Adani, who sits atop a $137 billion fortune, is in charge of a vast empire that includes ports, coal mines, and the production and distribution of electricity. While Adani derives the majority of his wealth from India, he has gradually entered into more international agreements and stated to shareholders in July that he seeks a “broader expansion” outside of India with “several” foreign governments approaching his conglomerate to build their infrastructure.

Adani’s apparent closeness to Modi’s government and those actions have led to speculation that the businessman could provide the funding for India’s opposition to China, whose Belt and Road infrastructure initiative aims to strengthen Beijing’s influence in key nations and on the international stage.

“In countries that the Indian government has better relations than the Chinese government, Adani could find success,” said Akhil Ramesh, a resident fellow at the Pacific Forum research institute in Honolulu.
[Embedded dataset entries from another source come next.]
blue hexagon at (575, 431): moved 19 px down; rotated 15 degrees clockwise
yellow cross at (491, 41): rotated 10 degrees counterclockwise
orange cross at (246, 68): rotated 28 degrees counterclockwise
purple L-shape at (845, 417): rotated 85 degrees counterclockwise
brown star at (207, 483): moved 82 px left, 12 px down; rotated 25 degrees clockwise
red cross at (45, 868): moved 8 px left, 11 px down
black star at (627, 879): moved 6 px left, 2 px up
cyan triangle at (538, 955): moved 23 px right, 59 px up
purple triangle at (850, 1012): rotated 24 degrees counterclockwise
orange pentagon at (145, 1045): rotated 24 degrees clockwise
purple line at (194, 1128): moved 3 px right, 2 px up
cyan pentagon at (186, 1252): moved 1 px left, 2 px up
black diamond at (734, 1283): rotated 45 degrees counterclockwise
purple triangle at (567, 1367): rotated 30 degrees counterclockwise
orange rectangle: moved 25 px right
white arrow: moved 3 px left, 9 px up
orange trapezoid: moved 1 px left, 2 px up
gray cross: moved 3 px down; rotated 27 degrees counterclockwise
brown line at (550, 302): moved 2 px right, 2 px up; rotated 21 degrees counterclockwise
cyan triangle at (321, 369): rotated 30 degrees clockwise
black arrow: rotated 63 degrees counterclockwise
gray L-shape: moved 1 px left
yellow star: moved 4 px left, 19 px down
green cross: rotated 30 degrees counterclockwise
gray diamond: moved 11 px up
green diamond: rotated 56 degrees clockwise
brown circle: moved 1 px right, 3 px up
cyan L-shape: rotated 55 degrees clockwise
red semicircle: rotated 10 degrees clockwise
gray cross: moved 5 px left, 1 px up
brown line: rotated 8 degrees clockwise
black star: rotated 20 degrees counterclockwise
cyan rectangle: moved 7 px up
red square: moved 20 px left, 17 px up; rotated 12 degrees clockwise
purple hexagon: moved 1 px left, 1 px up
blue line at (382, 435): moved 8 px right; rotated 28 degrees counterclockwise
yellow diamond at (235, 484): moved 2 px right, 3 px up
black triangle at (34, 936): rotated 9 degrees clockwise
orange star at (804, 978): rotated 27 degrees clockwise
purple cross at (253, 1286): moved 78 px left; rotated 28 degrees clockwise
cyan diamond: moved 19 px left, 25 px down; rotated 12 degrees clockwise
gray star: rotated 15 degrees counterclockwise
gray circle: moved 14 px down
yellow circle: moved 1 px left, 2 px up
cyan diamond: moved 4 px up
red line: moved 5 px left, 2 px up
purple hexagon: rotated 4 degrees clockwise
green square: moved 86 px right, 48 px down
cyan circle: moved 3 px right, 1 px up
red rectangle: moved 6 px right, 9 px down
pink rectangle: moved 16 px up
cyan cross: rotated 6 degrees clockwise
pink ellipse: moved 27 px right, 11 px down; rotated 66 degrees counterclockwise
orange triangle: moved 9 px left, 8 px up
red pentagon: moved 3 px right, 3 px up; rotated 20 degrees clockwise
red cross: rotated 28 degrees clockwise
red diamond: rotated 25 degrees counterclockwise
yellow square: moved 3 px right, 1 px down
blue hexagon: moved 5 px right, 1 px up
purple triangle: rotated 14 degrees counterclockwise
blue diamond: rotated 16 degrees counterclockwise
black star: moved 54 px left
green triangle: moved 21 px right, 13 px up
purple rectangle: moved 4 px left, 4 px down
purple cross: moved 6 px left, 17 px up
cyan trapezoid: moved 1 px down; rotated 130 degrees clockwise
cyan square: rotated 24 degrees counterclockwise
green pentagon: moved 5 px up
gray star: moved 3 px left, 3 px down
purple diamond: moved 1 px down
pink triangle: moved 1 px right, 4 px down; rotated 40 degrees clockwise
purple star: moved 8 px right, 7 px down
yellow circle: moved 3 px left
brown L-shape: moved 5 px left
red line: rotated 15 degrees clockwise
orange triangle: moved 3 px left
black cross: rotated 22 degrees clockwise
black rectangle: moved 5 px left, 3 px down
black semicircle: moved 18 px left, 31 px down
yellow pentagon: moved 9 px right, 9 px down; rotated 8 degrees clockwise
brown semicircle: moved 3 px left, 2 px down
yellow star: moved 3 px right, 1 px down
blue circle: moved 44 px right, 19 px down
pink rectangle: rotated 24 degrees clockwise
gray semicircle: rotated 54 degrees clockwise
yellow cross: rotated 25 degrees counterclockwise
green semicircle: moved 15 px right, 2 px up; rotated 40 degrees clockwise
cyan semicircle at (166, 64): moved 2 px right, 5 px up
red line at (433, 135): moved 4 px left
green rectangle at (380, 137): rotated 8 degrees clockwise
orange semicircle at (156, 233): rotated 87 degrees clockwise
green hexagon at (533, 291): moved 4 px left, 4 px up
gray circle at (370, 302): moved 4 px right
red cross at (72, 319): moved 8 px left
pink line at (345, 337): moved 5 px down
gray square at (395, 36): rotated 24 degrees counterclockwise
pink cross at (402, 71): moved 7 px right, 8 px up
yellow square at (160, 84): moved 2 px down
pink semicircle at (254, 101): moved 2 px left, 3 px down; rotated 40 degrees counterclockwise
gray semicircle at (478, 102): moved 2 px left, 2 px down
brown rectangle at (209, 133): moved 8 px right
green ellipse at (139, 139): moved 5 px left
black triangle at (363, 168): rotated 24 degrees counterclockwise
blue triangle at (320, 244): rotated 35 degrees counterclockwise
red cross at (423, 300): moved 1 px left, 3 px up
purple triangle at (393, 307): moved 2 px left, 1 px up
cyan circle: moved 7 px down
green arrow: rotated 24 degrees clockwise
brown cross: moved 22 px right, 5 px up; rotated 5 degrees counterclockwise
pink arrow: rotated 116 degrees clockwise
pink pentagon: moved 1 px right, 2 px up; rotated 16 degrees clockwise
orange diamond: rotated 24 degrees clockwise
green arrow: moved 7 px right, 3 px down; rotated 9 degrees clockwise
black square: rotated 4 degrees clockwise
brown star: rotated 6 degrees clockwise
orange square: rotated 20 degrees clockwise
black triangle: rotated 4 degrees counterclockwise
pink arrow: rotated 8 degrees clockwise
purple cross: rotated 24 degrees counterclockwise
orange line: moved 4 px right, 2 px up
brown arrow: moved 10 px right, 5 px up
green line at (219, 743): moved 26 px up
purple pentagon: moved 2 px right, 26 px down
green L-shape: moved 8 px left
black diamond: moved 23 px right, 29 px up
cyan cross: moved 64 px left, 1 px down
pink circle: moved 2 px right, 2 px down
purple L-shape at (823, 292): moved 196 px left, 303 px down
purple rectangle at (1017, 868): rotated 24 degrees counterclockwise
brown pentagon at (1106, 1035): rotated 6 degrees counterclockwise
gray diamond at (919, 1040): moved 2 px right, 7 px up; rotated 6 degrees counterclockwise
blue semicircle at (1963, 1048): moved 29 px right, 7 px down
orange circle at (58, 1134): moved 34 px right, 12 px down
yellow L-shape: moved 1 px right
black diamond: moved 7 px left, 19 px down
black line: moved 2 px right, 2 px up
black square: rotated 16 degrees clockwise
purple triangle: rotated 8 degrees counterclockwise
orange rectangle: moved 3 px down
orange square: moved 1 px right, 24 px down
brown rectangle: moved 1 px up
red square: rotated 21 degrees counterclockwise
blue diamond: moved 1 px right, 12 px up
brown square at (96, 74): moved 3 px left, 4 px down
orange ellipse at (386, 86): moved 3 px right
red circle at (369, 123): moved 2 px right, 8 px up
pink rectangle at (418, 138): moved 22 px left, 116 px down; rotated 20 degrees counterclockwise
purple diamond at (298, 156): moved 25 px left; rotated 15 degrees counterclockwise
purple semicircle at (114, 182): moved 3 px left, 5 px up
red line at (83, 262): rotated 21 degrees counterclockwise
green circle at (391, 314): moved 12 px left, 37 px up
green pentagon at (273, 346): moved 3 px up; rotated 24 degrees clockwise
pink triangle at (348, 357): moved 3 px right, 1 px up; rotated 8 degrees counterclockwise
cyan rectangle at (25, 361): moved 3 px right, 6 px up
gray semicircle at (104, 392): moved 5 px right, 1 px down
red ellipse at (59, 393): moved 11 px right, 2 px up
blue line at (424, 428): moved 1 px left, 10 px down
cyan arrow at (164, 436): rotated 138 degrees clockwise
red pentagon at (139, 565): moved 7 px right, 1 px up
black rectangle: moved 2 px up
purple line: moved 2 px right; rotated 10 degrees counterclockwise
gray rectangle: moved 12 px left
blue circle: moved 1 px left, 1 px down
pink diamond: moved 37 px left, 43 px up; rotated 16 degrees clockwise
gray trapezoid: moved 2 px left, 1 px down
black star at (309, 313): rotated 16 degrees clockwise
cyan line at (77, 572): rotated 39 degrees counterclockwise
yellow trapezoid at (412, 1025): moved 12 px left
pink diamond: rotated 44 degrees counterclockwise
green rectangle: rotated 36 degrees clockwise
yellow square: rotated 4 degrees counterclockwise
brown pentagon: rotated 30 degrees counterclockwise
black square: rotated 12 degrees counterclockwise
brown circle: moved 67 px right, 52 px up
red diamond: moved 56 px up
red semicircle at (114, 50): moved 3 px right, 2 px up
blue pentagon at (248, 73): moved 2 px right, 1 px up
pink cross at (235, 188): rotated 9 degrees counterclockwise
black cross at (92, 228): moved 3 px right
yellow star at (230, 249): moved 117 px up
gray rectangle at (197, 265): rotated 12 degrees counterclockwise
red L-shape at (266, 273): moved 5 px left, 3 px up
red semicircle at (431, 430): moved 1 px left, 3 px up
While India lacks the financial clout of its neighbour, Adani’s ventures in nations like Israel and Sri Lanka put Chinese state-owned companies in competition with them.

And the most extreme manifestation of this tension is in Sri Lanka. Multiple Indian and Sri Lankan officials told Bloomberg News that Adani’s investments there are supporting the goals of the Modi administration on the teardrop-shaped island, similar to how his enterprises in ports, power, and cement align with the national economic priorities. Adani has frequently refuted claims that Modi’s administration gives his businesses preferential treatment.

A team from the Adani Group, which aims to invest $70 billion in renewable energy, visited the north of Sri Lanka shortly after that meeting. Since the country’s 26-year civil war came to an end in 2009, the region has been severely lacking in investment.

According to numerous sources with direct knowledge of the situation, the visit appeared to be a turning point since not long after, the Rajapaksa administration stopped Chinese solar projects on islands in the Palk Strait between India and Sri Lanka due to security concerns from New Delhi. Later, the termination of the solar projects was verified on social media by the Chinese embassy in Colombo.

Just months after signing a $750 million deal for the Colombo port, Adani stressed the “strong links” between the two countries at a meeting with the then-President of Sri Lanka, Gotabaya Rajapaksa, in October of last year. It was a rare instance of Indian infrastructure investment in Sri Lanka after Colombo had previously turned to Beijing, which through Belt and Road has sponsored everything from ports to highways, and spent lavishly on debt-fueled projects.

According to local media sources, Adani secretly inked agreements to develop 500 megawatts of renewable energy projects in Pooneryn and Mannar, two more northern districts near to India. This information was later corroborated by a tweet from Sri Lanka’s power minister, Kanchana Wijesekera.

India “is worried about Chinese access to the Indian Ocean, and being encircled by Chinese friendly regimes in Pakistan, Sri Lanka and Bangladesh,” said Katharine Adeney, a professor and expert on South Asian politics at the University of Nottingham. Adani’s supplanting of China’s solar power projects represents “a strategic move and one that we are likely to see more of,” she said.

Both the Adani Group and the Indian foreign ministry’s spokespeople declined to comment. Requests for comment from the president of Sri Lanka and the ambassador of China to Colombo were not answered. Wijesekera, the minister of power, also didn’t return Bloomberg’s messages.

The Indian billionaire has even begun to openly criticise China, claiming in September at a conference in Singapore that Belt and Road was encountering “opposition” and that China was becoming “increasingly isolated.”